Un disco impegnativo quello di Le voci di Gero, nome in codice di Andrea Aloisi, cantautore milanese con le idee chiare e i piedi ben piantati nella tradizione cantautorale, storica e più recente.
Sin dal primo ascolto, “Il colore che non c’è” si rivela essere raccolta densa e pregna di brani pronti a sussegursi nell’emorragia di parole dell’artista meneghino, assolutamente non incline a piegarsi ai tempi brevi della comunicazione moderna ma ben disposto a sfidare l’ascoltatore alla concentrazione più intensa, necessaria per tenere il passo dei testi di Aloisi; la scrittura è magmatica e ricca di buone immagini, anche se forse talvolta non efficacemente supportate dal giusto veicolo melodico: se le parole trovano dei buoni incastri nell’architettura spericolata della parte testuale – a volte spingendosi un po’ troppo oltre rispetto ai canoni delle sezioni auree contemporanee – certo non è merito dell’impianto melodico, che – a parte qualche eccezione, come la più convincente titletrack – rimane spesso orfano dell’originalità necessaria a farsi giusto mezzo di trasporto per il senso letterario (certamente ricercato) del concept dell’album.

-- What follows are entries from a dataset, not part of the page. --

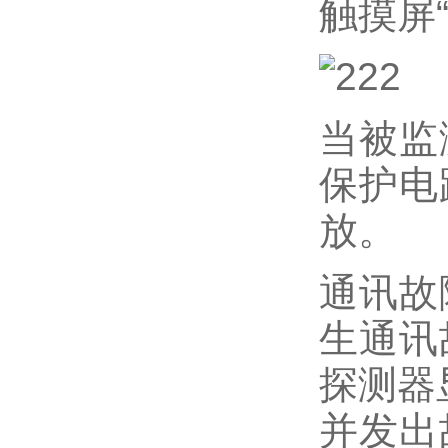
触摸屏
当被监
保护电
放。
通讯故
生通讯
探测器
并发出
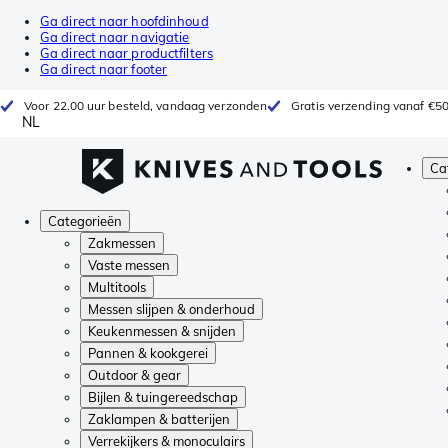
Ga direct naar hoofdinhoud
Ga direct naar navigatie
Ga direct naar productfilters
Ga direct naar footer
Voor 22.00 uur besteld, vandaag verzonden
Gratis verzending vanaf €5
NL
Ca
Categorieën
Zakmessen
Vaste messen
Multitools
Messen slijpen & onderhoud
Keukenmessen & snijden
Pannen & kookgerei
Outdoor & gear
Bijlen & tuingereedschap
Zaklampen & batterijen
Verrekijkers & monoculairs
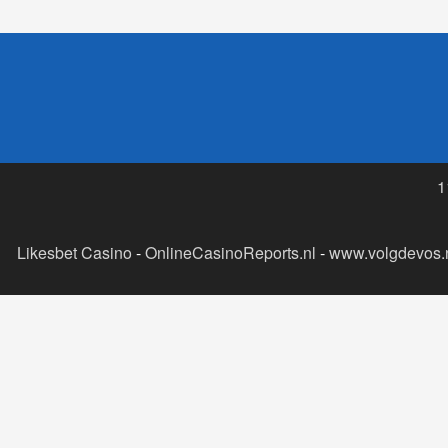
1
Likesbet Casino
-
OnlineCasinoReports.nl
-
www.volgdevos.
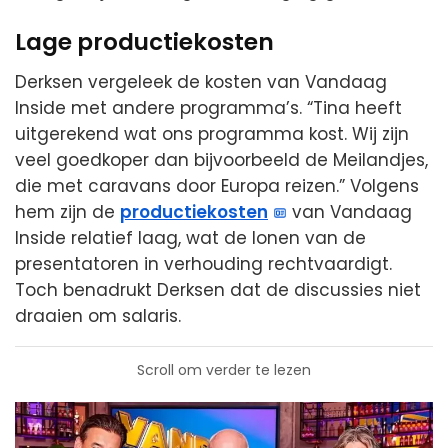
Lage productiekosten
Derksen vergeleek de kosten van Vandaag
Inside met andere programma’s. “Tina heeft
uitgerekend wat ons programma kost. Wij zijn
veel goedkoper dan bijvoorbeeld de Meilandjes,
die met caravans door Europa reizen.” Volgens
hem zijn de
productiekosten
van Vandaag
Inside relatief laag, wat de lonen van de
presentatoren in verhouding rechtvaardigt.
Toch benadrukt Derksen dat de discussies niet
draaien om salaris.
Scroll om verder te lezen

Tanta Politica (e quella con P maiuscola, che dovrebbe appartenere a tutti), tanta rabbia, un sacco di amore e chitarre nel nuovo disco di Aloisi, che un po’ ammicca alle tematiche sociali di De Andrè, Lolli e Guccini – risentendo, qua e là , delle influenze melodiche di Battisti e del portamento vocale del Fossati più recente -, e un po’ flirta sornione con le sonorità di Afterhours, Giorgio Canali, Flavio Giurato e altri sopravvissuti della vera scena indie che fu.
Come dice Andrea in “Posto Naturale”, l’amore non è una presa di posizione, ma “Il colore che non c’è” sì: Aloisi tira fuori i cosiddetti e lo fa con tutta la forza che ha, anche se talvolta inciampando nei risvolti di un disco complesso – che a tratti sembra indomabile chimera, anche per il suo creatore -, e che per questo avrebbe forse necessitato di una maggiore cura negli arrangiamenti, da intendersi come viatico di quel bulimico contenuto di cui l’album abbonda.
Nonostante ciò, ben venga il coraggio di una scrittura onesta, sincera e certamente non scontata: dal melting pot dei suoi padri putativi, Aloisi trae fuori qualcosa di diverso, che respira la tradizione ma sembra essere in volenterosa ricerca di una propria identità .
Insomma, si aspettano conferme di una partenza che non possiamo che che considerare – al di là di qualche neo – ottima prova di volo.